Where was I stop just now? I think, it's at 'my body hits the land, and I know, I had injured badly'. It's not that I don't want to finish the story, but I couldn't! Not that I forgot, not that I'm too nervous, but just, it was a fact I couldn't take for a freaking 8 years. I told myself that I had digested them since 8 years ago, but someone told me I hadn't. I don't believe it, so I thought, why don't I take this opportunity to ensure myself that I had. And I, started to write my manuscript.
When I was writing the manuscript, I don't know how many times I almost shed my tears. However, I bare the pain of being reminded. I spent so many time, to prepare myself, to reveal this pain in my body. I thought I can, I really thought so. See, it happened 8 years ago. By the time I stand on the stage, I want to tell everyone about it. Not the story, but that I already overcome them! I tried for the first time, and I couldn't. I came down from the stage, and I told myself, I have to do this! I went up again, and I bare a little more pain compare to the first time. But still, I couldn't take it! And I do think I did the right choice, at least, I didn't show how weak was I in front of everyone. Shedding my tears on the stage isn't that nice.

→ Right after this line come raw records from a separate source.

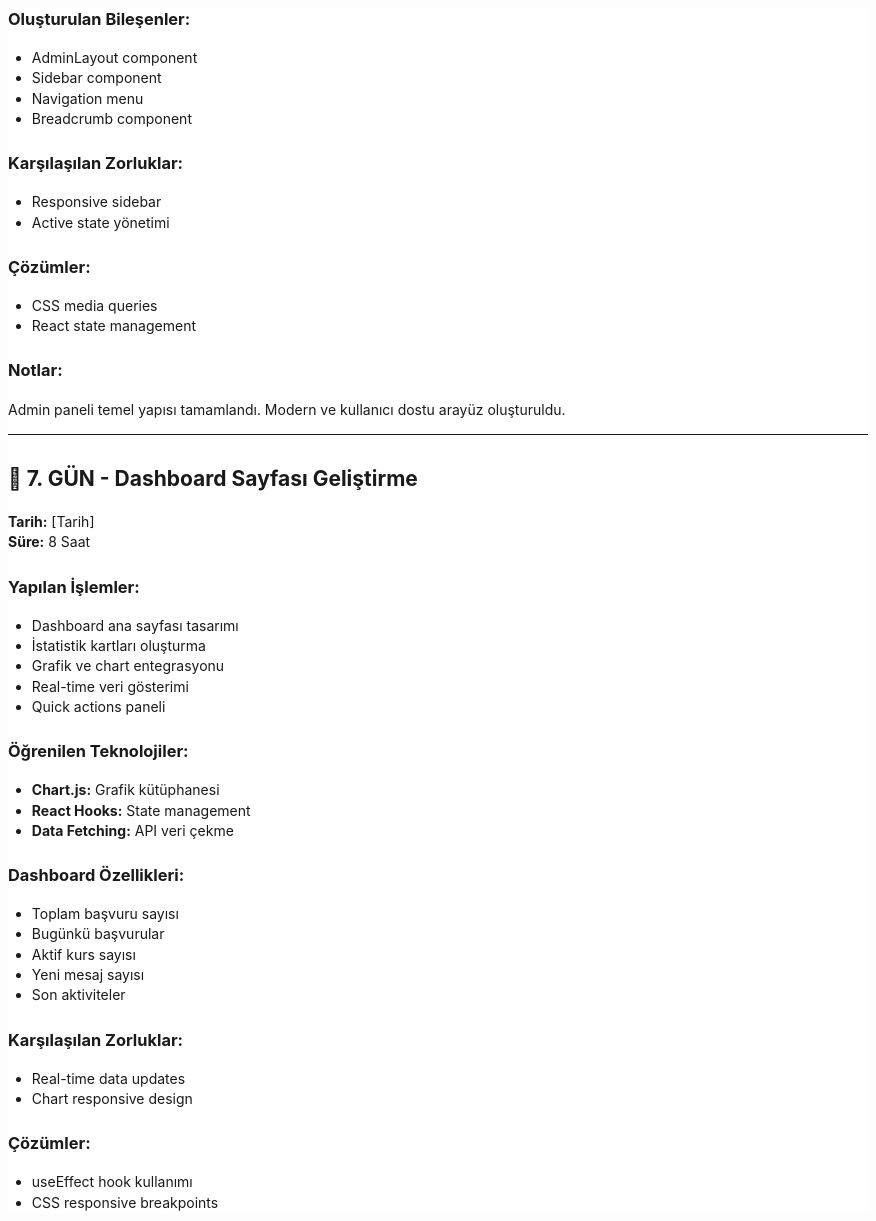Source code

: ### Oluşturulan Bileşenler:
- AdminLayout component
- Sidebar component
- Navigation menu
- Breadcrumb component

### Karşılaşılan Zorluklar:
- Responsive sidebar
- Active state yönetimi

### Çözümler:
- CSS media queries
- React state management

### Notlar:
Admin paneli temel yapısı tamamlandı. Modern ve kullanıcı dostu arayüz oluşturuldu.

---

## 📅 7. GÜN - Dashboard Sayfası Geliştirme

**Tarih:** [Tarih]  
**Süre:** 8 Saat

### Yapılan İşlemler:
- Dashboard ana sayfası tasarımı
- İstatistik kartları oluşturma
- Grafik ve chart entegrasyonu
- Real-time veri gösterimi
- Quick actions paneli

### Öğrenilen Teknolojiler:
- **Chart.js:** Grafik kütüphanesi
- **React Hooks:** State management
- **Data Fetching:** API veri çekme

### Dashboard Özellikleri:
- Toplam başvuru sayısı
- Bugünkü başvurular
- Aktif kurs sayısı
- Yeni mesaj sayısı
- Son aktiviteler

### Karşılaşılan Zorluklar:
- Real-time data updates
- Chart responsive design

### Çözümler:
- useEffect hook kullanımı
- CSS responsive breakpoints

Taking this opportunity to experiment my feelings is of course another pain, but I think I had made the right choice to ruin my marks this time. At least, I don't need to lie to myself anymore. I know, I still couldn't take it after so long. After all, I think everything is worth doing.
Seeing the manuscript now makes my eyes sour....
and many thanks to my friends who give me lots of supports! I appreciate them so much!
quote of the day: 'I'm proud of myself, because I have the courage to give up!'
signing off,
burden off the shoulder. Yes, I couldn't take it after so long.